A disturbing trend I’ve been seeing for a long while now is just getting out of hand. It has to do with a news site copying and pasting the exact words of the article into their post, and not using the semantically correct blockquote tag to make it look like another source cited it. In other words, they copy/paste the exact text to make it look like they said it on their own news site, instead of the source they’re citing.

For examples of this, visit Warp2Search or Neowin.net. Here’s one from Neowin:

“Man’s personal data still on “new” hard drive
Posted by Daniel Fleshbourne on 17 Jul 2004 – 21:12 | 11 comments Forums

YOU’RE PROBABLY wondering why we haven’t called up the chap whose personal data was on a drive we bought from PC World a few weeks back at full price. The answer is this is a can of beans and we’ve only got halfway round the top of said can. It is a jigsaw puzzle, so bear with us because we’ve one of those funny bits which just has blue sky and, er, jigs.

The story so far. We bought, yes bought, a drive from PC World in Tottenham Court Road, found all sorts of data on it, rang the DSG group, then contacted Western Digital, the latter confirming the drive was sold to London distributor CMS. WD is a commendable company – see the tracking slip below.”

Those two paragraphs above are the exact words of an article on The Inquirer.
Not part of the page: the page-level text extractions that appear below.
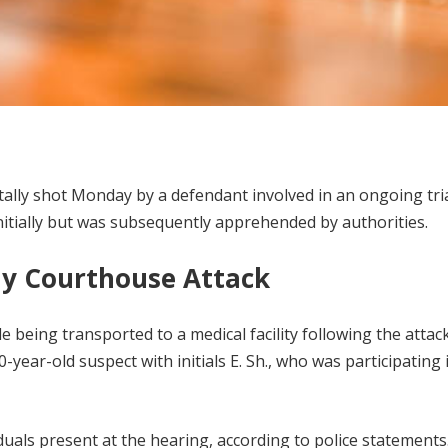
tally shot Monday by a defendant involved in an ongoing tria
itially but was subsequently apprehended by authorities.
ly Courthouse Attack
 being transported to a medical facility following the attack
-year-old suspect with initials E. Sh., who was participating 
iduals present at the hearing, according to police statements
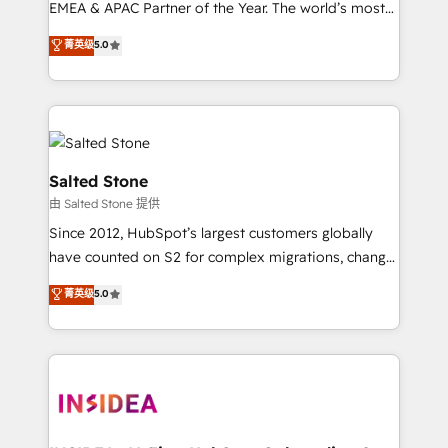
EMEA & APAC Partner of the Year. The world’s most
experienced and fully accredited HubSpot Solutions
菁英级
5.0
Partner. 🚀 With 2,750+ HubSpot projects delivered
and 370+ specialists across EMEA, APAC and NAM,
we de-risk complex CRM programmes and
accelerate ROI across every HubSpot Hub. 🧭 From
multi-region migrations to AI-powered automation,
we turn complexity into clarity, human at global
Salted Stone
scale. 🏆 HubSpot’s CEO called us “the partner of the
由 Salted Stone 提供
future.” Others agree it is proof of trust built through
Since 2012, HubSpot’s largest customers globally
measurable impact.
have counted on S2 for complex migrations, change
management, systems integration, and creative
菁英级
5.0
solutions that deliver measurable impact and
transform brand experiences As one of the few full-
service creative agencies in the HubSpot
ecosystem, we blend strategy, technology, & award-
winning design to build scalable, globally
regionalized HubSpot websites, integrated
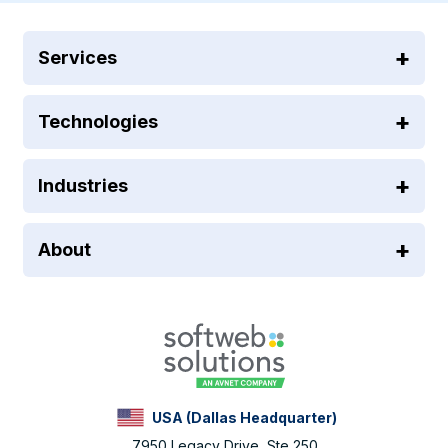
Services
Technologies
Industries
About
USA (Dallas Headquarter)
7950 Legacy Drive, Ste 250,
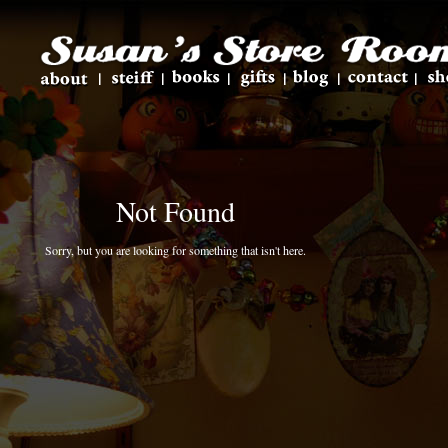
Not Found
Sorry, but you are looking for something that isn't here.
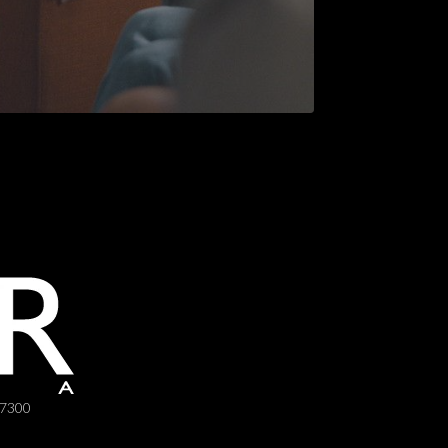
-7300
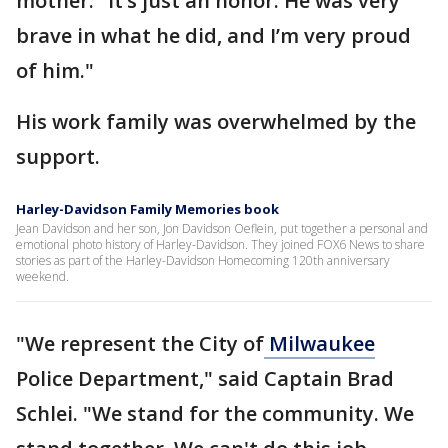
mother. "It’s just an honor. He was very
brave in what he did, and I’m very proud
of him."
His work family was overwhelmed by the
support.
Harley-Davidson Family Memories book
Jean Davidson and her son, Jon Davidson Oeflein, put together a personal and
emotional photo history of Harley-Davidson. They joined FOX6 News to share
stories as part of the Harley-Davidson Homecoming 120th anniversary
weekend.
"We represent the City of
Milwaukee
Police Department," said Captain Brad
Schlei. "We stand for the community. We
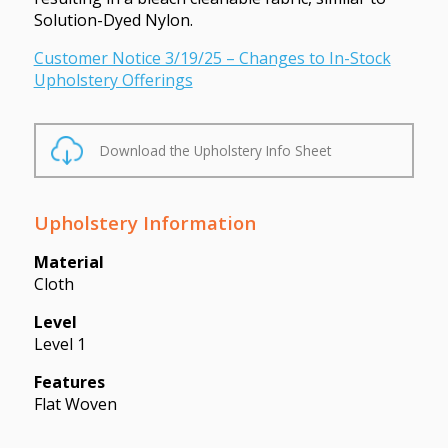
Solution-Dyed Nylon.
Customer Notice 3/19/25 – Changes to In-Stock
Upholstery Offerings
Download the Upholstery Info Sheet
Upholstery Information
Material
Cloth
Level
Level 1
Features
Flat Woven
However the author on Neowin present it in such a way that the Inquirer didn’t write it, but Neowin did. Not only are we not getting any thoughts on the matter from Neowin, but it makes the site seem like a glorified RSS feed. While not all news sites do this, it seems to me that some sites are taking the lazy route, and just copy and pasting everything into a news update and leaving it at that.

Am I the only one that is annoyed by this trend?